What?  Another Psalm?  Shocker!

Psalm 78 in whole is a historical Psalm, retelling and/or encapsulating the Old Testament narrative up until the reign of King David.  Since David is a pre-type of Christ, this Psalm can also be read, more figuratively, as a macro-story of the lead up to Jesus.

The point of these was to help the Israelites remember the history of their relationship with God, to remind them of His faithfulness and mercy and power, displayed for them over their history.  At an immediate level, I take away from this that faith can often be closely tied to gratitude, and that for the Israelites as well as for me, remembering God’s faithfulness can help my faithfulness. 

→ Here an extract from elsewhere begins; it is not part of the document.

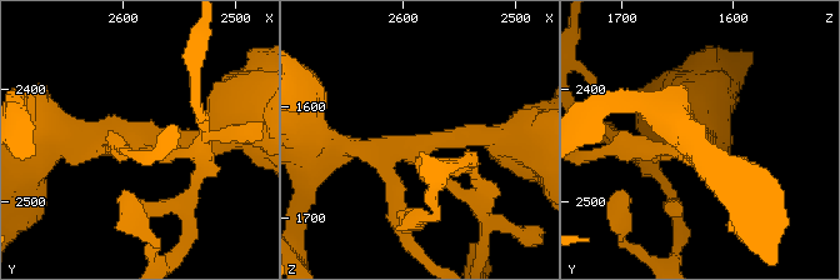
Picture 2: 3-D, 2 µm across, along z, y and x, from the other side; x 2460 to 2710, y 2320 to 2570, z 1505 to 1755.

But stepping back, this is another suggestion of the role that rational cognition plays in a healthy faith.  The existence of these history psalms indicate that an amnesiac or someone with an impaired ability to interact with reality is somehow ‘beyond the bounds’ of faith, somehow at a disadvantage in felowshipping with God.  It seems dissatisfyingly reductionist; our souls are nothing more than our ability to comprehend and respond to certain stimuli.  This is probably not true, I grant, this is a theme into which I’m increasingly interested in looking: what role does cognition play in faith?

38 | The kicker comes in v. 38, where God atones for the sins of the people on their behalf, even though their repentance is half-hearted, their commitment is weak, and their faith cannot sustain itself.  This is beautiful, reminding us that we cannot and do not earn grace. 

I’d be interested to know, however, if this concept suggests universalism and/or unconditional grace to anyone else.  Where does the element of choice come in?  How can we make our will manifest but through our commitments and actions?  Which of the seeds in the parable of the sower is described in this passage?  I expect 500-word short essays on this topic by the end of Thursday.  Thank you!